At the risk of over-simplifying a multi-faceted concept with years of well-sourced research behind it, Public Diners are state-funded restaurants providing a dining experience within the means of families living on tight budgets. They had been common during wartime Britain and in the decade or so thereafter until eating out gradually turned into a luxury social fetish and the local authorities began withdrawing funding.
Curiously, they then all but disappeared from our cultural memory-banks, unlike the echoes of Glasgow’s trams, cheap seaside holidays and American cream soda. The campaign to restore Public Diners say that the best time to roll them out was 20 years ago and that the next best time is now. I disagree. I can’t think of a better time than now.
The movement’s brochure says this: “there are aspects of societal life which are too important to leave to the markets. That’s when the state steps in. State backing makes social infrastructure powerful and lasting, allowing it to withstand short-term economic shocks.” It’s a reminder of why capitalists hate state intervention: they consider anything that places people’s sense of wellbeing before profit to be an anathema. In the capitalist’s worldview, those who have little must always be grateful that they are simply allowed to live, work and die and with a minimum expectation of deriving any enjoyment from it.

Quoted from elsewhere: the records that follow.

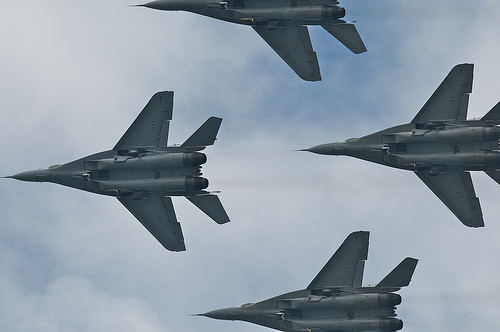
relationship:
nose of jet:
[1, 169, 47, 191] [3, 85, 240, 268]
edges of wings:
[94, 116, 138, 155] [79, 87, 201, 257]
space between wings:
[171, 102, 199, 142] [79, 87, 201, 257]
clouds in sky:
[8, 6, 249, 96] [2, 2, 499, 331]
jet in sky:
[3, 85, 240, 268] [2, 2, 499, 331]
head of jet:
[1, 169, 47, 191] [3, 85, 240, 268]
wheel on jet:
[427, 167, 442, 176] [280, 50, 499, 245]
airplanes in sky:
[13, 5, 492, 324] [2, 2, 499, 331]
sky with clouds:
[2, 2, 499, 331] [8, 6, 249, 96]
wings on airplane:
[79, 87, 201, 257] [3, 85, 240, 268]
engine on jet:
[143, 149, 212, 170] [3, 85, 240, 268]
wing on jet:
[110, 192, 191, 256] [3, 85, 240, 268]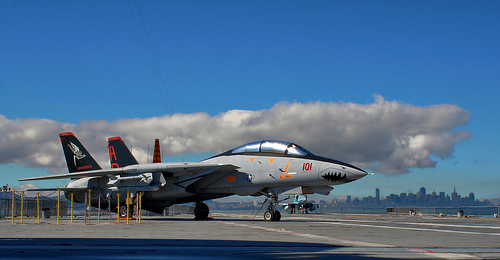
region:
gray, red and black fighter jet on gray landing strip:
[26, 126, 366, 215]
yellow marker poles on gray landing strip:
[0, 178, 156, 235]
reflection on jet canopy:
[216, 128, 314, 164]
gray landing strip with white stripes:
[341, 215, 479, 254]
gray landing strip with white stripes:
[168, 225, 360, 258]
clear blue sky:
[16, 15, 203, 100]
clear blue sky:
[168, 16, 345, 83]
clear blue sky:
[291, 10, 494, 92]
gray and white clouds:
[258, 95, 468, 138]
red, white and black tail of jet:
[46, 119, 105, 167]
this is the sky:
[112, 20, 290, 112]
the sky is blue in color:
[118, 15, 308, 92]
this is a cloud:
[265, 105, 420, 140]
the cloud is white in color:
[288, 105, 458, 139]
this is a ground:
[331, 220, 451, 251]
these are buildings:
[372, 182, 479, 205]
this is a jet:
[62, 134, 351, 219]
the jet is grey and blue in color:
[98, 134, 366, 236]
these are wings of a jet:
[32, 155, 242, 182]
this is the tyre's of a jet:
[187, 202, 217, 222]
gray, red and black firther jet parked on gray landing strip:
[35, 121, 385, 233]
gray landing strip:
[50, 223, 265, 254]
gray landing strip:
[293, 217, 483, 254]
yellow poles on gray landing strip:
[6, 180, 151, 241]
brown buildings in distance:
[353, 189, 498, 221]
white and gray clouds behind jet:
[3, 111, 180, 161]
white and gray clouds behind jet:
[151, 115, 367, 167]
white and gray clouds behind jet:
[272, 79, 472, 171]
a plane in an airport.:
[13, 122, 375, 237]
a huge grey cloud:
[0, 97, 478, 179]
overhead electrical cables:
[125, 5, 202, 156]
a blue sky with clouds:
[3, 2, 497, 192]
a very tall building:
[372, 183, 381, 200]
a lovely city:
[153, 184, 498, 211]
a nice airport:
[1, 131, 498, 257]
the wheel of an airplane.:
[263, 206, 282, 223]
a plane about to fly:
[16, 120, 371, 231]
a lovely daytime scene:
[0, 0, 498, 257]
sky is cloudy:
[416, 71, 477, 196]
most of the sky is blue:
[311, 38, 450, 85]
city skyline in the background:
[412, 178, 458, 213]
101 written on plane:
[295, 160, 330, 185]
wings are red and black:
[53, 108, 172, 205]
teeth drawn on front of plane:
[315, 158, 391, 216]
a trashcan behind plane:
[38, 198, 65, 238]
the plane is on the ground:
[69, 100, 337, 254]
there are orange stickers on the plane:
[236, 146, 353, 236]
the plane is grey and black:
[194, 142, 239, 177]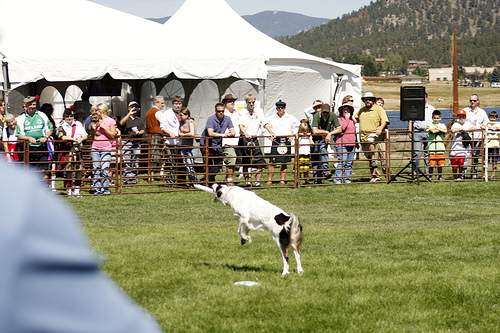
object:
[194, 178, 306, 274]
dog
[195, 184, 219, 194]
frisbee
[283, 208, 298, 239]
tail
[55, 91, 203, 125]
people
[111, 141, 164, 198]
fence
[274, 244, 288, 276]
leg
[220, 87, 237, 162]
man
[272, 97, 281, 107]
hat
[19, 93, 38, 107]
woman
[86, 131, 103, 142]
shirt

Post-Covid, even the occasional luxury of dining out is reverting to a state when it has become the exclusive preserve of affluence. The bill for an unspectacular meal - without alcohol - in mediocre establishments would choke a horse. And in Glasgow, if you did want to break your budget, you must now factor in the prohibitive cost of parking which the local authority has now weaponised as a stealth tax. You’re further disinclined to go into town by the withdrawal of late-night bus services and the dynamic pricing structures of Uber (black hacks are gradually disappearing from our streets).
Like the old pubs which maintain social cohesion and provide an antidote to loneliness and depression, the availability of a decent, reasonably-priced dining establishment offering good food becomes crucial to the nation’s health and wellbeing. Winston Churchill was an enthusiastic advocate of these places because he knew that in a time of acute crisis in the nation’s history and in its collective recovery it was vital to promote reasonable ways of making working people feel they were due a break now and then.
I’m not sure the present SNP administration has either the expertise or the imagination to pursue this idea. If Anas Sarwar and Keir Starmer though, are looking for an eye-catching, authentically radical idea to take into the 2026 Scottish election they should be all over this.